Its very selfish of him, not you. Do you really believe that hes entitled to not be a parent to yours and his child and not take on normal adult responsibilties just because he makes more money ?
You married a LAZY SLOB !!!
It’s selfish of him. If you have to do it all why stay with him. Maybe when your gone he will wake up and realize what a selfish ass he is with prehistoric thinking. It should be 50/50
F U U U U C C K NO.
Why do women put up with this?!
NO it’s not normal.
No I wouldn’t stand for that crap. It doesn’t matter if he makes more money or not, it’s his house and his kids also and he needs to get off his ass and help out. If he isn’t going to change I’d leave, why be with him if he is just gonna treat you like his maid.
Stop being their maids . Tend to the kids - they are grown ass men . Pick up after yourself and he can learn to do the same .
Why do women keep getting with these guys?? Ladies, stop having babies with boys and wait to find a good man who knows how to be a man…
Not normal. He sounds like a jerk.
How much of the family income do you make? 1/4? 1/3? 1/2?
He needs to suck his ass up and contribute the same amount to the household physically as you do financially.

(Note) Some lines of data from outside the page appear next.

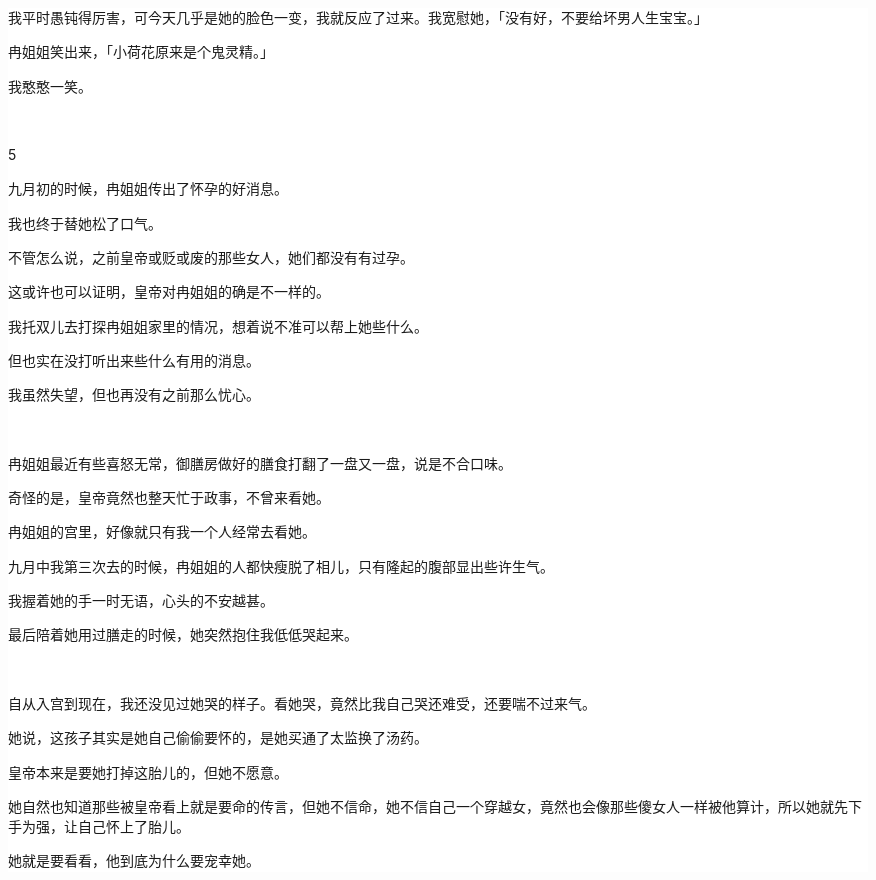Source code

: 
我平时愚钝得厉害，可今天几乎是她的脸色一变，我就反应了过来。我宽慰她，「没有好，不要给坏男人生宝宝。」


冉姐姐笑出来，「小荷花原来是个鬼灵精。」


我憨憨一笑。


 


5


九月初的时候，冉姐姐传出了怀孕的好消息。


我也终于替她松了口气。


不管怎么说，之前皇帝或贬或废的那些女人，她们都没有有过孕。


这或许也可以证明，皇帝对冉姐姐的确是不一样的。


我托双儿去打探冉姐姐家里的情况，想着说不准可以帮上她些什么。


但也实在没打听出来些什么有用的消息。


我虽然失望，但也再没有之前那么忧心。


 


冉姐姐最近有些喜怒无常，御膳房做好的膳食打翻了一盘又一盘，说是不合口味。


奇怪的是，皇帝竟然也整天忙于政事，不曾来看她。


冉姐姐的宫里，好像就只有我一个人经常去看她。


九月中我第三次去的时候，冉姐姐的人都快瘦脱了相儿，只有隆起的腹部显出些许生气。


我握着她的手一时无语，心头的不安越甚。


最后陪着她用过膳走的时候，她突然抱住我低低哭起来。


 


自从入宫到现在，我还没见过她哭的样子。看她哭，竟然比我自己哭还难受，还要喘不过来气。


她说，这孩子其实是她自己偷偷要怀的，是她买通了太监换了汤药。


皇帝本来是要她打掉这胎儿的，但她不愿意。


她自然也知道那些被皇帝看上就是要命的传言，但她不信命，她不信自己一个穿越女，竟然也会像那些傻女人一样被他算计，所以她就先下手为强，让自己怀上了胎儿。


她就是要看看，他到底为什么要宠幸她。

If you’re bringing in 1/3 of the income as well as being a full time parent, then he can do 1/3 of the chores as well as being a full time worker.
Let him think about this: you already look after the kids full time. You already work full time. You already take care of your own education. What do you need him for? Money? Money means nothing when we’re all in the ground so tell him to pull his socks up or take a hike and you’ll find someone who wants to be a partner and not a micro dicktator.
I think you’re confusing normal with normalized. Though I’d suggest waiting until you’ve finished your studies, before leaving. No doubt he’ll try and screw you financially. He sees no monetary value in what you do in thee home, so it won’t ever get better.
He sounds like a douchebag
Kinda sounds like he may be a little jelly or intimated by you. You are working full time, and getting a MASTERS degree while doing all of the cleaning amd cooking like a boss!
I just left my current relationship for the same reasons. I worked full time and raise the kids managed the hous etc. I rather do it alone. It’s not selfish to leave and want better for yourself and your kiddos. We need to stop accepting the bare minimum and running ourselves down.
I was on his side until you said you work too. Things should be split right in half at that point. If he can’t change his way of thinking, you need to change your situation…
You need to leave! He’s not gonna stop this. You’re gonna be doing it yourself for the rest of y’all’s marriage if you stay!